The People’s Bank of China announced on Monday that the one-year loan prime rate, widely used as a benchmark for corporate lending, would be lowered 0.1 percentage point to 3.35 per cent, the first such cut since August last year.

The five-year equivalent, which influences mortgage pricing, was also reduced 0.1 percentage point for the first time since February, to 3.85 per cent.

The cuts came after China’s central bank reduced the so-called reverse repo rate, a seven-day rate used to price short-term lending, by 0.1 percentage point to 1.7 per cent. The PBoC said the move was intended to “strengthen countercyclical adjustments to better support the real economy”.

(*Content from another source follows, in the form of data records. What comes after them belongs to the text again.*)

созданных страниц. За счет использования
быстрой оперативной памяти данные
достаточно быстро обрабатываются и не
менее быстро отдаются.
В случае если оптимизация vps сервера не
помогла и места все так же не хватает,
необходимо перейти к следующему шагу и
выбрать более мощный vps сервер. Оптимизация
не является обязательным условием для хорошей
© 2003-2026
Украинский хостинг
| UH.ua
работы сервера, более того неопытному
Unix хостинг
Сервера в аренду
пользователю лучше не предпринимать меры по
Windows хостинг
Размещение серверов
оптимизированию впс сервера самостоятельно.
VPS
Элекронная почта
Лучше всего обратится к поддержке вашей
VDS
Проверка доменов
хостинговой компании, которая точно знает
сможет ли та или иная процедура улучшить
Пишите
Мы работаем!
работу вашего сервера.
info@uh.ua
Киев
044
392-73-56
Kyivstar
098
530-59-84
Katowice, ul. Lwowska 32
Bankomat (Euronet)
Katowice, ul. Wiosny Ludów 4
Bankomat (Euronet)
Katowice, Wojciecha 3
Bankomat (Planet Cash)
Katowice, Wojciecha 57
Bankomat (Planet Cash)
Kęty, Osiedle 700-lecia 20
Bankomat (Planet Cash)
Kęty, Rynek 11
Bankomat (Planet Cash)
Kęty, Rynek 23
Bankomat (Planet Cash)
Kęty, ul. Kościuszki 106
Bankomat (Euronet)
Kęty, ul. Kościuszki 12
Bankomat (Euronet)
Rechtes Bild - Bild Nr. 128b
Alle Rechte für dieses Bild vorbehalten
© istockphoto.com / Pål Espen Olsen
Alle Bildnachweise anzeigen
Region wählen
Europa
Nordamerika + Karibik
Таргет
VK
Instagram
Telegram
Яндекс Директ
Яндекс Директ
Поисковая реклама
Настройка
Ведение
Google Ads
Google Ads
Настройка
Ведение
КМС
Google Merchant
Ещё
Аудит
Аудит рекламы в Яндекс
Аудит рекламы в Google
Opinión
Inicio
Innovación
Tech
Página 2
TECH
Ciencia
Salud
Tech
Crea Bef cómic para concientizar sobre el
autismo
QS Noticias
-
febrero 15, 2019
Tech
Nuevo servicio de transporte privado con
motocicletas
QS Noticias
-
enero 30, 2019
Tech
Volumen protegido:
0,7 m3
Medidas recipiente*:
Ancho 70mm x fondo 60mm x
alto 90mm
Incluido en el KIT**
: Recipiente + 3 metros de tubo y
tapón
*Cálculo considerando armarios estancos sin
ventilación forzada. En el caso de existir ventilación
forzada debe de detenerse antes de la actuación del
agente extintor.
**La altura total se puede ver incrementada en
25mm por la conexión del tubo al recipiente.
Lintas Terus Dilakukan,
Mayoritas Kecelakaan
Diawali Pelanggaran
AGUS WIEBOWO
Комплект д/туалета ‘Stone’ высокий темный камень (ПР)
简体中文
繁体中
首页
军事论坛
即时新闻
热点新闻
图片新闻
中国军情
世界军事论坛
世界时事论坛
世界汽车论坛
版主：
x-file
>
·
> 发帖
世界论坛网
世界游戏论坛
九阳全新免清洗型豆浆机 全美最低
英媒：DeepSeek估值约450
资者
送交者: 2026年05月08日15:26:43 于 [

The PBoC on Monday also lowered rates on the so-called standing lending facility, loans made to banks in need of short-term cash, by 0.1 percentage point across all maturities.

China has repeatedly cut its main lending rates in recent years against the backdrop of a prolonged property slowdown and weak domestic consumption. Policymakers have come under pressure to take greater action to shore up investor and consumer confidence.

Official data last week showed the economy grew 4.7 per cent in the second quarter, missing forecasts, while metrics across the property sector worsened.

“This quantitatively modest but symbolically significant set of actions signals the government’s willingness, finally, to use macroeconomic stimulus to support faltering economic activity,” said Eswar Prasad, an economics professor at Cornell University. 

China unveiled a slew of rate cuts on Monday

The rate cuts came on the heels of the Chinese Communist party’s third plenum, a closely watched closed-door meeting in which the party’s elite Central Committee lays out its policy direction. At this year’s event, which wrapped up on Thursday, officials signalled concerns over the economy and pledged additional support.

Beijing has in recent months allowed state-owned enterprises to buy unsold housing in order to tackle the property slowdown. But there are few signs of improvement in the sector, with new home prices falling 4.5 per cent last month, the most in almost a decade.

China’s rate-setting framework has evolved considerably in recent years, with rates such as the LPR linked to a medium-term lending facility set by the PBoC that influences banking sector liquidity. Pan Gongsheng, the central bank’s governor, hinted in June at a bigger role for the repo rate in setting policy in the future.

Lynn Song, chief economist for greater China at ING, said Monday’s cuts “could be seen as the PBoC signalling the seven-day reverse repo rate’s new status as the primary policy rate”, depending on whether other benchmark rates were also reduced in the coming weeks.

Analysts warned that the impact of such cuts was likely to be moderate. Prasad said the LPR reductions were “unlikely to be effective” unless “accompanied by fiscal stimulus and broader policy reforms to revive flagging private sector confidence”.

“If the PBoC is serious about monetary stimulus, it should cut rates much more substantially,” said Julian Evans-Pritchard, head of China economics at Capital Economics. “However, efforts to stabilise long-term yields and keep currency depreciation in check mean that large-scale rate cuts still seem unlikely.”

China’s 10-year sovereign bond yield dropped to 2.24 per cent on Monday following the cut, while the renminbi weakened to a near two-week low of 7.28 a dollar.